Il est intéressant, à ce propos, de noter que les zones du cerveau activées lors de la pratique d’un jeu d’argent sont les mêmes que celles qu’activent des drogues euphorisantes comme la cocaïne.

L’activité des neurones dopaminergiques (également stimulés par la cocaïne) augmente avec les sensations d’effervescence et l’importance de la part de hasard.

Let`s play a game -Dice in mid air! Let the game begin

Que faire ?

Prendre en charge Stéphane le plus rapidement possible de façon à ne pas le laisser s’enfoncer dans les conséquences médico-légales dramatiques du jeu pathologique.

Plus de 95% des familles se retrouvent endettées.  Les relations de couple se dégradent et le jeu pathologique serait à l’origine de 15% des divorces ou des séparations.

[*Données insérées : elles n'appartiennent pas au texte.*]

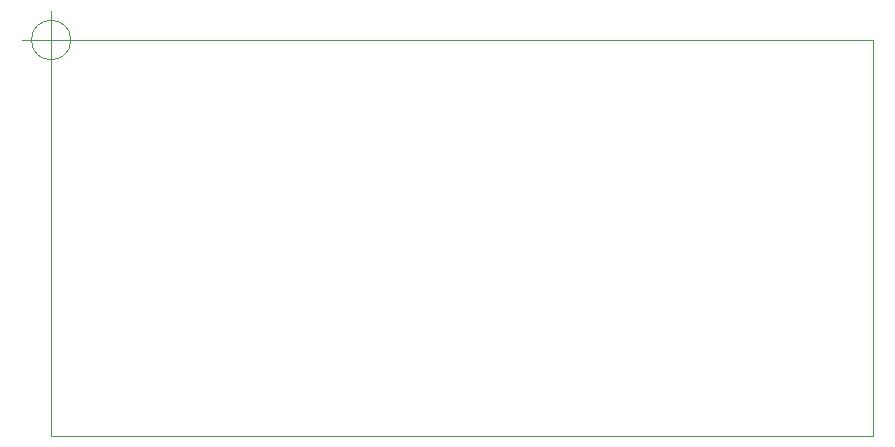
<source format=gbr>
G04 #@! TF.GenerationSoftware,KiCad,Pcbnew,5.1.5-52549c5~84~ubuntu18.04.1*
G04 #@! TF.CreationDate,2020-02-28T14:28:58+00:00*
G04 #@! TF.ProjectId,etl_driver_pcb,65746c5f-6472-4697-9665-725f7063622e,rev?*
G04 #@! TF.SameCoordinates,Original*
G04 #@! TF.FileFunction,Profile,NP*
%FSLAX46Y46*%
G04 Gerber Fmt 4.6, Leading zero omitted, Abs format (unit mm)*
G04 Created by KiCad (PCBNEW 5.1.5-52549c5~84~ubuntu18.04.1) date 2020-02-28 14:28:58*
%MOMM*%
%LPD*%
G04 APERTURE LIST*
%ADD10C,0.050000*%
G04 APERTURE END LIST*
D10*
X125618666Y-96520000D02*
G75*
G03X125618666Y-96520000I-1666666J0D01*
G01*
X121452000Y-96520000D02*
X126452000Y-96520000D01*
X123952000Y-94020000D02*
X123952000Y-99020000D01*
X123952000Y-97028000D02*
X123952000Y-96520000D01*
X193548000Y-96520000D02*
X123952000Y-96520000D01*
X193548000Y-130048000D02*
X193548000Y-96520000D01*
X123952000Y-130048000D02*
X193548000Y-130048000D01*
X123952000Y-97028000D02*
X123952000Y-130048000D01*
M02*

</source>
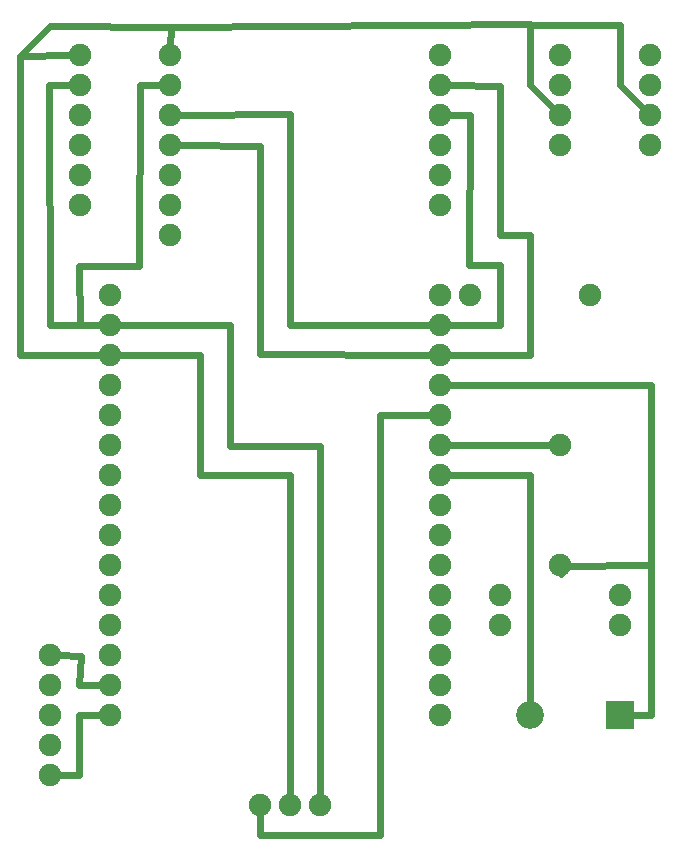
<source format=gbl>
G04 MADE WITH FRITZING*
G04 WWW.FRITZING.ORG*
G04 DOUBLE SIDED*
G04 HOLES PLATED*
G04 CONTOUR ON CENTER OF CONTOUR VECTOR*
%ASAXBY*%
%FSLAX23Y23*%
%MOIN*%
%OFA0B0*%
%SFA1.0B1.0*%
%ADD10C,0.074803*%
%ADD11C,0.075000*%
%ADD12C,0.092000*%
%ADD13R,0.092000X0.092000*%
%ADD14C,0.024000*%
%LNCOPPER0*%
G90*
G70*
G54D10*
X287Y2595D03*
X287Y2195D03*
X287Y2495D03*
X287Y2695D03*
X287Y2395D03*
X287Y2295D03*
X1487Y2695D03*
X1487Y2595D03*
X1487Y2495D03*
X1487Y2395D03*
X1487Y2295D03*
X1487Y2195D03*
X2187Y2495D03*
X2187Y2395D03*
X2187Y2595D03*
X2187Y2695D03*
X1887Y2395D03*
X1887Y2495D03*
X1887Y2595D03*
X1887Y2695D03*
X587Y2195D03*
X587Y2295D03*
X587Y2095D03*
X587Y2395D03*
X587Y2495D03*
X587Y2695D03*
X587Y2595D03*
X187Y395D03*
X187Y495D03*
X187Y295D03*
X187Y695D03*
X187Y595D03*
X1487Y1895D03*
X1487Y1395D03*
X1487Y695D03*
X1487Y1295D03*
X1487Y595D03*
X1487Y495D03*
X1487Y1495D03*
X1487Y1795D03*
X1487Y895D03*
X1487Y1595D03*
X1487Y1195D03*
X1487Y1695D03*
X1487Y995D03*
X1487Y1095D03*
X1487Y795D03*
X887Y195D03*
X987Y195D03*
X1087Y195D03*
X387Y1895D03*
X387Y1695D03*
X387Y1795D03*
X387Y1495D03*
X387Y1595D03*
X387Y1395D03*
X387Y1295D03*
X387Y1095D03*
X387Y1195D03*
X387Y995D03*
X387Y895D03*
X387Y695D03*
X387Y795D03*
X387Y495D03*
X387Y595D03*
G54D11*
X2087Y895D03*
X1687Y895D03*
X1987Y1895D03*
X1587Y1895D03*
X2087Y795D03*
X1687Y795D03*
G54D12*
X2087Y495D03*
X1787Y495D03*
G54D11*
X1887Y995D03*
X1887Y1395D03*
G54D13*
X2087Y495D03*
G54D14*
X288Y1796D02*
X358Y1795D01*
D02*
X285Y495D02*
X285Y295D01*
D02*
X285Y295D02*
X216Y295D01*
D02*
X358Y495D02*
X285Y495D01*
D02*
X289Y694D02*
X216Y695D01*
D02*
X285Y595D02*
X289Y694D01*
D02*
X358Y595D02*
X285Y595D01*
D02*
X1786Y1296D02*
X1787Y532D01*
D02*
X1516Y1295D02*
X1786Y1296D01*
D02*
X589Y2790D02*
X588Y2724D01*
D02*
X589Y2790D02*
X1788Y2798D01*
D02*
X1788Y2596D02*
X1867Y2516D01*
D02*
X1788Y2798D02*
X1788Y2596D01*
D02*
X186Y2794D02*
X589Y2790D01*
D02*
X1786Y2095D02*
X1686Y2095D01*
D02*
X1686Y2095D02*
X1686Y2594D01*
D02*
X1686Y2594D02*
X1516Y2595D01*
D02*
X1786Y1695D02*
X1786Y2095D01*
D02*
X1516Y1695D02*
X1786Y1695D01*
D02*
X1686Y1795D02*
X1686Y1995D01*
D02*
X1587Y2495D02*
X1516Y2495D01*
D02*
X1585Y1995D02*
X1587Y2495D01*
D02*
X1686Y1995D02*
X1585Y1995D01*
D02*
X1516Y1795D02*
X1686Y1795D01*
D02*
X1786Y2796D02*
X2086Y2796D01*
D02*
X2086Y2595D02*
X2167Y2516D01*
D02*
X2086Y2796D02*
X2086Y2595D01*
D02*
X1788Y2798D02*
X1786Y2796D01*
D02*
X87Y2694D02*
X258Y2695D01*
D02*
X185Y2597D02*
X258Y2596D01*
D02*
X187Y1796D02*
X185Y2597D01*
D02*
X288Y1796D02*
X187Y1796D01*
D02*
X285Y1993D02*
X288Y1796D01*
D02*
X485Y1993D02*
X285Y1993D01*
D02*
X486Y2596D02*
X485Y1993D01*
D02*
X558Y2595D02*
X486Y2596D01*
D02*
X87Y2694D02*
X186Y2794D01*
D02*
X86Y1695D02*
X87Y2694D01*
D02*
X358Y1695D02*
X86Y1695D01*
D02*
X988Y2498D02*
X985Y2498D01*
D02*
X985Y2498D02*
X616Y2495D01*
D02*
X986Y1797D02*
X988Y2498D01*
D02*
X1458Y1795D02*
X986Y1797D01*
D02*
X887Y2394D02*
X616Y2395D01*
D02*
X888Y1698D02*
X887Y2394D01*
D02*
X1458Y1695D02*
X888Y1698D01*
D02*
X2189Y1595D02*
X1516Y1595D01*
D02*
X2189Y995D02*
X2189Y1595D01*
D02*
X2189Y495D02*
X2124Y495D01*
D02*
X2189Y995D02*
X2189Y495D01*
D02*
X1890Y967D02*
X1887Y992D01*
D02*
X1887Y992D02*
X2189Y995D01*
D02*
X687Y1695D02*
X687Y1296D01*
D02*
X416Y1695D02*
X687Y1695D01*
D02*
X987Y1296D02*
X987Y224D01*
D02*
X687Y1296D02*
X987Y1296D01*
D02*
X887Y96D02*
X887Y166D01*
D02*
X1288Y1495D02*
X1286Y96D01*
D02*
X1286Y96D02*
X887Y96D01*
D02*
X1458Y1495D02*
X1288Y1495D01*
D02*
X788Y1393D02*
X1088Y1393D01*
D02*
X1088Y1393D02*
X1087Y224D01*
D02*
X787Y1796D02*
X788Y1393D01*
D02*
X416Y1795D02*
X787Y1796D01*
D02*
X1516Y1395D02*
X1858Y1395D01*
G04 End of Copper0*
M02*
</source>
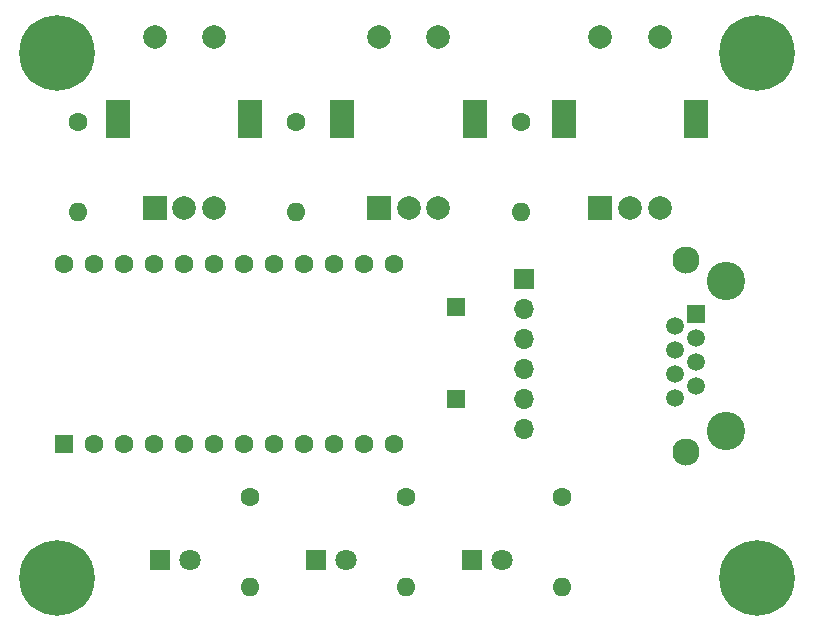
<source format=gbr>
%TF.GenerationSoftware,KiCad,Pcbnew,5.1.8-5.1.8*%
%TF.CreationDate,2021-05-07T16:54:23+02:00*%
%TF.ProjectId,modelMterminalAdapter,6d6f6465-6c4d-4746-9572-6d696e616c41,rev?*%
%TF.SameCoordinates,Original*%
%TF.FileFunction,Soldermask,Top*%
%TF.FilePolarity,Negative*%
%FSLAX46Y46*%
G04 Gerber Fmt 4.6, Leading zero omitted, Abs format (unit mm)*
G04 Created by KiCad (PCBNEW 5.1.8-5.1.8) date 2021-05-07 16:54:23*
%MOMM*%
%LPD*%
G01*
G04 APERTURE LIST*
%ADD10C,2.300000*%
%ADD11C,3.250000*%
%ADD12C,1.500000*%
%ADD13R,1.500000X1.500000*%
%ADD14O,1.700000X1.700000*%
%ADD15R,1.700000X1.700000*%
%ADD16O,1.600000X1.600000*%
%ADD17C,1.600000*%
%ADD18R,2.000000X2.000000*%
%ADD19C,2.000000*%
%ADD20R,2.000000X3.200000*%
%ADD21C,6.400000*%
%ADD22C,0.800000*%
%ADD23R,1.600000X1.600000*%
%ADD24C,1.800000*%
%ADD25R,1.800000X1.800000*%
G04 APERTURE END LIST*
D10*
%TO.C,J1*%
X112710000Y-74430000D03*
X112710000Y-90690000D03*
D11*
X116140000Y-88910000D03*
X116140000Y-76210000D03*
D12*
X111820000Y-86112000D03*
X111820000Y-84080000D03*
X111820000Y-82048000D03*
X111820000Y-80016000D03*
X113600000Y-85096000D03*
X113600000Y-83064000D03*
X113600000Y-81032000D03*
D13*
X113600000Y-79000000D03*
%TD*%
%TO.C,SW4*%
X93240000Y-86150000D03*
X93240000Y-78350000D03*
%TD*%
D14*
%TO.C,J2*%
X99000000Y-88700000D03*
X99000000Y-86160000D03*
X99000000Y-83620000D03*
X99000000Y-81080000D03*
X99000000Y-78540000D03*
D15*
X99000000Y-76000000D03*
%TD*%
D16*
%TO.C,R4*%
X98750000Y-70370000D03*
D17*
X98750000Y-62750000D03*
%TD*%
D18*
%TO.C,SW3*%
X105500000Y-70000000D03*
D19*
X108000000Y-70000000D03*
X110500000Y-70000000D03*
D20*
X102400000Y-62500000D03*
X113600000Y-62500000D03*
D19*
X105500000Y-55500000D03*
X110500000Y-55500000D03*
%TD*%
D21*
%TO.C,REF\u002A\u002A*%
X59500000Y-101350000D03*
D22*
X61900000Y-101350000D03*
X61197056Y-103047056D03*
X59500000Y-103750000D03*
X57802944Y-103047056D03*
X57100000Y-101350000D03*
X57802944Y-99652944D03*
X59500000Y-98950000D03*
X61197056Y-99652944D03*
%TD*%
D21*
%TO.C,REF\u002A\u002A*%
X59500000Y-56850000D03*
D22*
X61900000Y-56850000D03*
X61197056Y-58547056D03*
X59500000Y-59250000D03*
X57802944Y-58547056D03*
X57100000Y-56850000D03*
X57802944Y-55152944D03*
X59500000Y-54450000D03*
X61197056Y-55152944D03*
%TD*%
D21*
%TO.C,REF\u002A\u002A*%
X118750000Y-101350000D03*
D22*
X121150000Y-101350000D03*
X120447056Y-103047056D03*
X118750000Y-103750000D03*
X117052944Y-103047056D03*
X116350000Y-101350000D03*
X117052944Y-99652944D03*
X118750000Y-98950000D03*
X120447056Y-99652944D03*
%TD*%
%TO.C,REF\u002A\u002A*%
X120447056Y-55152944D03*
X118750000Y-54450000D03*
X117052944Y-55152944D03*
X116350000Y-56850000D03*
X117052944Y-58547056D03*
X118750000Y-59250000D03*
X120447056Y-58547056D03*
X121150000Y-56850000D03*
D21*
X118750000Y-56850000D03*
%TD*%
D16*
%TO.C,R6*%
X79750000Y-70370000D03*
D17*
X79750000Y-62750000D03*
%TD*%
D16*
%TO.C,R5*%
X61250000Y-70370000D03*
D17*
X61250000Y-62750000D03*
%TD*%
D16*
%TO.C,R3*%
X102258000Y-102108000D03*
D17*
X102258000Y-94488000D03*
%TD*%
D16*
%TO.C,R2*%
X89050000Y-102108000D03*
D17*
X89050000Y-94488000D03*
%TD*%
D16*
%TO.C,R1*%
X75842000Y-102108000D03*
D17*
X75842000Y-94488000D03*
%TD*%
%TO.C,U1*%
X60042000Y-74778000D03*
X62582000Y-74778000D03*
X65122000Y-74778000D03*
X67662000Y-74778000D03*
X70202000Y-74778000D03*
X72742000Y-74778000D03*
X75282000Y-74778000D03*
X77822000Y-74778000D03*
X80362000Y-74778000D03*
X82902000Y-74778000D03*
X85442000Y-74778000D03*
X87982000Y-74778000D03*
X87982000Y-90018000D03*
X85442000Y-90018000D03*
X82902000Y-90018000D03*
X80362000Y-90018000D03*
X77822000Y-90018000D03*
X75282000Y-90018000D03*
X72742000Y-90018000D03*
X70202000Y-90018000D03*
X67662000Y-90018000D03*
X65122000Y-90018000D03*
X62582000Y-90018000D03*
D23*
X60042000Y-90018000D03*
%TD*%
D18*
%TO.C,SW2*%
X86750000Y-70000000D03*
D19*
X89250000Y-70000000D03*
X91750000Y-70000000D03*
D20*
X83650000Y-62500000D03*
X94850000Y-62500000D03*
D19*
X86750000Y-55500000D03*
X91750000Y-55500000D03*
%TD*%
D18*
%TO.C,SW1*%
X67750000Y-70000000D03*
D19*
X70250000Y-70000000D03*
X72750000Y-70000000D03*
D20*
X64650000Y-62500000D03*
X75850000Y-62500000D03*
D19*
X67750000Y-55500000D03*
X72750000Y-55500000D03*
%TD*%
D24*
%TO.C,D3*%
X97178000Y-99822000D03*
D25*
X94638000Y-99822000D03*
%TD*%
D24*
%TO.C,D2*%
X83970000Y-99822000D03*
D25*
X81430000Y-99822000D03*
%TD*%
D24*
%TO.C,D1*%
X70762000Y-99822000D03*
D25*
X68222000Y-99822000D03*
%TD*%
M02*

</source>
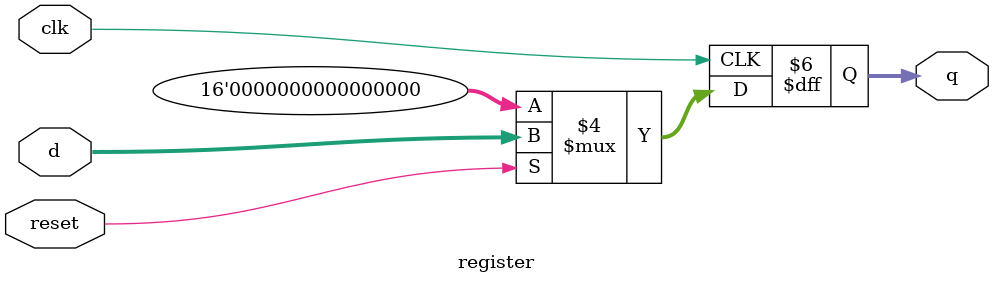
<source format=v>
module register #(parameter SIZE=16)
	(input reset, clk,
	input [SIZE-1:0] d, 
	output reg [SIZE-1:0] q);

	always @(posedge clk) begin
		if(~reset)
			q = 0;
		else
			q = d;
	end
endmodule 
</source>
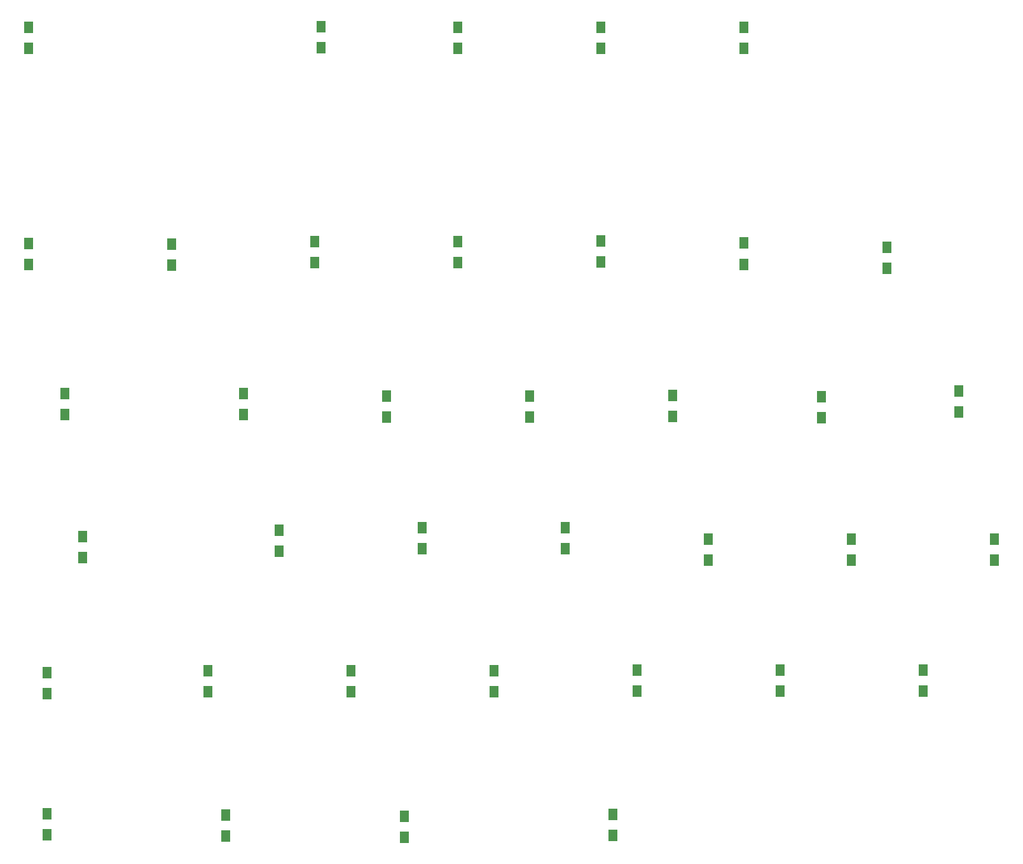
<source format=gbr>
%TF.GenerationSoftware,KiCad,Pcbnew,(5.1.4)-1*%
%TF.CreationDate,2021-04-07T12:38:03+03:00*%
%TF.ProjectId,SplitH,53706c69-7448-42e6-9b69-6361645f7063,rev?*%
%TF.SameCoordinates,Original*%
%TF.FileFunction,Paste,Bot*%
%TF.FilePolarity,Positive*%
%FSLAX46Y46*%
G04 Gerber Fmt 4.6, Leading zero omitted, Abs format (unit mm)*
G04 Created by KiCad (PCBNEW (5.1.4)-1) date 2021-04-07 12:38:03*
%MOMM*%
%LPD*%
G04 APERTURE LIST*
%ADD10R,1.200000X1.600000*%
G04 APERTURE END LIST*
D10*
%TO.C,D32*%
X124618750Y-78592200D03*
X124618750Y-75792200D03*
%TD*%
%TO.C,D24*%
X96837500Y-134223450D03*
X96837500Y-131423450D03*
%TD*%
%TO.C,D31*%
X114300000Y-58142200D03*
X114300000Y-55342200D03*
%TD*%
%TO.C,D37*%
X133350000Y-58679700D03*
X133350000Y-55879700D03*
%TD*%
%TO.C,D7*%
X57943750Y-29310950D03*
X57943750Y-26510950D03*
%TD*%
%TO.C,D40*%
X138112500Y-115035950D03*
X138112500Y-112235950D03*
%TD*%
%TO.C,D39*%
X147637500Y-94773450D03*
X147637500Y-97573450D03*
%TD*%
%TO.C,D38*%
X142875000Y-77798450D03*
X142875000Y-74998450D03*
%TD*%
%TO.C,D34*%
X119062500Y-115035950D03*
X119062500Y-112235950D03*
%TD*%
%TO.C,D33*%
X128587500Y-97573450D03*
X128587500Y-94773450D03*
%TD*%
%TO.C,D29*%
X100012500Y-115035950D03*
X100012500Y-112235950D03*
%TD*%
%TO.C,D28*%
X109537500Y-97573450D03*
X109537500Y-94773450D03*
%TD*%
%TO.C,D27*%
X104775000Y-78404700D03*
X104775000Y-75604700D03*
%TD*%
%TO.C,D26*%
X95250000Y-57885950D03*
X95250000Y-55085950D03*
%TD*%
%TO.C,D25*%
X114300000Y-29379700D03*
X114300000Y-26579700D03*
%TD*%
%TO.C,D23*%
X80962840Y-115105180D03*
X80962840Y-112305180D03*
%TD*%
%TO.C,D22*%
X90487880Y-96055100D03*
X90487880Y-93255100D03*
%TD*%
%TO.C,D21*%
X85725360Y-78523760D03*
X85725360Y-75723760D03*
%TD*%
%TO.C,D20*%
X76200320Y-57954940D03*
X76200320Y-55154940D03*
%TD*%
%TO.C,D19*%
X95250000Y-29379820D03*
X95250000Y-26579820D03*
%TD*%
%TO.C,D18*%
X69056540Y-134483370D03*
X69056540Y-131683370D03*
%TD*%
%TO.C,D17*%
X61912760Y-115105180D03*
X61912760Y-112305180D03*
%TD*%
%TO.C,D16*%
X71437800Y-96055100D03*
X71437800Y-93255100D03*
%TD*%
%TO.C,D15*%
X66675280Y-78523760D03*
X66675280Y-75723760D03*
%TD*%
%TO.C,D14*%
X57150240Y-57954940D03*
X57150240Y-55154940D03*
%TD*%
%TO.C,D13*%
X76200000Y-29379820D03*
X76200000Y-26579820D03*
%TD*%
%TO.C,D12*%
X45243940Y-134274000D03*
X45243940Y-131474000D03*
%TD*%
%TO.C,D11*%
X42862680Y-115105180D03*
X42862680Y-112305180D03*
%TD*%
%TO.C,D10*%
X52387720Y-96383210D03*
X52387720Y-93583210D03*
%TD*%
%TO.C,D9*%
X47625200Y-78195650D03*
X47625200Y-75395650D03*
%TD*%
%TO.C,D8*%
X38100160Y-58283050D03*
X38100160Y-55483050D03*
%TD*%
%TO.C,D6*%
X21431340Y-134155260D03*
X21431340Y-131355260D03*
%TD*%
%TO.C,D5*%
X21431340Y-115314550D03*
X21431340Y-112514550D03*
%TD*%
%TO.C,D4*%
X26193860Y-97245730D03*
X26193860Y-94445730D03*
%TD*%
%TO.C,D3*%
X23812600Y-78195650D03*
X23812600Y-75395650D03*
%TD*%
%TO.C,D2*%
X19050080Y-58164310D03*
X19050080Y-55364310D03*
%TD*%
%TO.C,D1*%
X19050080Y-29379820D03*
X19050080Y-26579820D03*
%TD*%
M02*

</source>
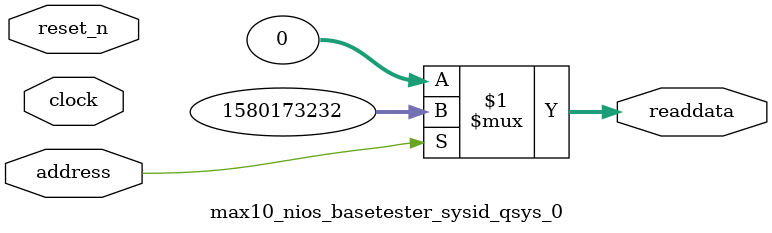
<source format=v>



// synthesis translate_off
`timescale 1ns / 1ps
// synthesis translate_on

// turn off superfluous verilog processor warnings 
// altera message_level Level1 
// altera message_off 10034 10035 10036 10037 10230 10240 10030 

module max10_nios_basetester_sysid_qsys_0 (
               // inputs:
                address,
                clock,
                reset_n,

               // outputs:
                readdata
             )
;

  output  [ 31: 0] readdata;
  input            address;
  input            clock;
  input            reset_n;

  wire    [ 31: 0] readdata;
  //control_slave, which is an e_avalon_slave
  assign readdata = address ? 1580173232 : 0;

endmodule



</source>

Types de prises en charge possible avec l’accompagnement d’un psychiatre :

  • Rechercher chez Stéphane – qui a donc déjà fait un épisode dépressif – des symptômes pouvant faire craindre un épisode psychiatrique, en particulier un autre épisode dépressif et/ou l’utilisation de produits dopants (qui favorisent, outre des effets négatifs propres, les troubles de l’humeur).
  • Essayer d’aider Stéphane à mettre des mots sur son addiction et à passer ainsi du monde des sensations à celui des représentations
  • Organisation d’une prise en charge cognitive ou d’une thérapie de groupe qui peut inclure le conjoint si celui-ci est d’accord et suffisamment bienveillant.
  • Eviter les situations à risque, développer d’autres activités.
  • Ne pas oublier les « petits moyens » : si l’envie de jouer surgit, ne pas négliger les effets bénéfiques d’une discussion avec un ami non addict qui peut suffire à faire retomber l’impulsion de jouer ; réduire drastiquement, au moins temporairement, les relations avec d’autres personnes addict au jeu.
  • Envisager pour plus tard de se faire accompagner pour aller au Casino ; n’emporter qu’une petite somme d’argent sans CB ; éviter la consommation de produits euphorisants qui brouillent le jugement ; faire en sorte qu’une personne de confiance vienne vous rechercher à une heure précise.

A-M L


*Le prénom Stéphane est évidemment fictif.

**Source complémentaire : ouvrage « Ces dépendances qui nous gouvernent : comment s’en libérer? » Du Docteur William Lowenstein.